Since ancient times, there has been a saying and tradition that children inherit their father's career after his father's death. In China, it is generally inherited by the spouse first, and then by the lineal blood relatives. Property inheritance is a very important property. These high-value things are not free in the United States, but need to pay a certain fee. So, what is the inheritance tax in the United States? How to calculate and what is the definition of inheritance? Now Bian Xiao will introduce you one by one.

What is the inheritance tax in the United States?

The threshold of inheritance tax in the United States is relatively high and fluctuates according to the price index. The threshold of 1999 is $650,000, and the tax rate is excessively progressive, with the highest tax rate reaching 55%.

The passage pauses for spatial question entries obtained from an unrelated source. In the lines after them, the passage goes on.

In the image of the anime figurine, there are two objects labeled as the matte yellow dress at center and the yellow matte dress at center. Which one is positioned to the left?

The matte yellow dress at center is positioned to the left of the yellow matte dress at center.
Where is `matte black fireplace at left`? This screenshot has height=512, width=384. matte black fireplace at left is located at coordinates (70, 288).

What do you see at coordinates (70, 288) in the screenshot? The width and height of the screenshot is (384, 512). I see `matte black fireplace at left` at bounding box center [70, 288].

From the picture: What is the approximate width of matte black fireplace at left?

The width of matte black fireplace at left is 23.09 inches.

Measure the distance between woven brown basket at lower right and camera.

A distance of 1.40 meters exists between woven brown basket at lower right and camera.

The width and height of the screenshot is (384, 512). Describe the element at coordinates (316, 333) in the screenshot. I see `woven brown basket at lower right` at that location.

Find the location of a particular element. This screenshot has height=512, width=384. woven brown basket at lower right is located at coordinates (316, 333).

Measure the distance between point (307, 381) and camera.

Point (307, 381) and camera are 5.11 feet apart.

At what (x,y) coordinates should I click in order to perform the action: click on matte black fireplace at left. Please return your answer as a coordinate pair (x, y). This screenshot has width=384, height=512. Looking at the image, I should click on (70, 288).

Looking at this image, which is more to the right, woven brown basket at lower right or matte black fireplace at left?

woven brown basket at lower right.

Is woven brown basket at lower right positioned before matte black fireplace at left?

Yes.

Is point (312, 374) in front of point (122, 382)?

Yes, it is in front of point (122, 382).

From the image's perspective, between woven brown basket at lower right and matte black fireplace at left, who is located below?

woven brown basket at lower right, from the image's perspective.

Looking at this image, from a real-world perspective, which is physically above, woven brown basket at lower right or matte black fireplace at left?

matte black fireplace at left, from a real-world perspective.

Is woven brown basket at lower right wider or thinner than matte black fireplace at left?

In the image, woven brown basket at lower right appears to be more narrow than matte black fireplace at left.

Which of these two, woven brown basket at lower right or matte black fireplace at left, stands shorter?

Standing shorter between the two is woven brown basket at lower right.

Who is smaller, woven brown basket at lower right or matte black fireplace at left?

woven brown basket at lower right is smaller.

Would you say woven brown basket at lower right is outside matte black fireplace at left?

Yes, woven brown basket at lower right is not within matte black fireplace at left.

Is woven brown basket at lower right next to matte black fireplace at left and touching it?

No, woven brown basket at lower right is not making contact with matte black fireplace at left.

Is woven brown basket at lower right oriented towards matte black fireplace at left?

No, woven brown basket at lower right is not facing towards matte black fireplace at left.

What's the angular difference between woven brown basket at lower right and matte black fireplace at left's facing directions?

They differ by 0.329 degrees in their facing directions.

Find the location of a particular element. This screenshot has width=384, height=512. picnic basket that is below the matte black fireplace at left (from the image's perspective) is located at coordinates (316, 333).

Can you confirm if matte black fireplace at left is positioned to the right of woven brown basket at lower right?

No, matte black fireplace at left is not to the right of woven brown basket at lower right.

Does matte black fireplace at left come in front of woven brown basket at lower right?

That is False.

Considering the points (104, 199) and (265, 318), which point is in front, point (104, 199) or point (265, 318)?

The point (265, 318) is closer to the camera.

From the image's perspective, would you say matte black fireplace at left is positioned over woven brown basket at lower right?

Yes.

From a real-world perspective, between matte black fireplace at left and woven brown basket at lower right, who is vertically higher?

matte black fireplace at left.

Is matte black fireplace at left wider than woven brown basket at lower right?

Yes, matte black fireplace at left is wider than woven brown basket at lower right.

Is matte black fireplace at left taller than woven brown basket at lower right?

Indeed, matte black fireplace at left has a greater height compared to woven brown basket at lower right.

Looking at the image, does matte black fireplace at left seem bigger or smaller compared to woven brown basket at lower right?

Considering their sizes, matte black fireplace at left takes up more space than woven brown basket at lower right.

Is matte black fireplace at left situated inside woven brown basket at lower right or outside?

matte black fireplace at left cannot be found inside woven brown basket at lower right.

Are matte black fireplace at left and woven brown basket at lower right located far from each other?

19 16 years, the United States began to formally levy the federal inheritance tax, and later levied the related gift tax and intergenerational inheritance transfer tax, and from 1977 onwards, the inheritance tax and gift tax used a unified tax rate.

When an American citizen or permanent resident (commonly known as a green card holder) dies, his heirs (except his spouse) are obliged to declare the total amount of the estate and pay the inheritance tax, no matter where his estate is located on the earth. The inheritance of non-citizens or non-permanent residents in the United States is determined by whether the parties concerned have officially lived in the United States (where they are registered) and whether they must pay inheritance tax and gift tax in the United States after their death. The definition of official residence here is not the standard of whether the immigration bureau has the right of abode, nor is it different from the concept of residents in the income tax law. Residents in the income tax law take the residence time in the United States (more than 3 1 day) as the standard, which is straightforward. The official residence in the inheritance tax is actually vague.

Distribution before taxation is the most striking feature of American inheritance tax system. According to the law, the estate administrator or executor must pay taxes in cash within 9 months after the death of the original property owner before distributing the estate. If you can't get the money temporarily, the time for applying for deferred payment shall not exceed 6 months. If someone left a taxable legacy of more than 2 million in 2000, according to the inheritance tax rate of 49% of the $2 million to $2.5 million at that time, his heirs had to pay nearly one million inheritance tax to get this property. The greater the total taxable estate, the higher the tax rate, and the more taxes the heirs need to pay first.

What is the definition of inheritance?

The definition of heritage includes movable and immovable property, tangible and intangible personal property. For example, money is a tangible asset, while property rights in company shares, bonds, insurance policies, pensions and intellectual property rights are intangible assets. The value of intangible assets is generally determined according to the fair market price at that time. For example, the value of real estate and stocks is determined according to the market price at that time. The federal inheritance tax adopts an excessive progressive system, and the tax rate is divided into 18 grades, ranging from 18% to 50%, which is directly related to the total value of the estate. The more inheritance, the higher the tax rate.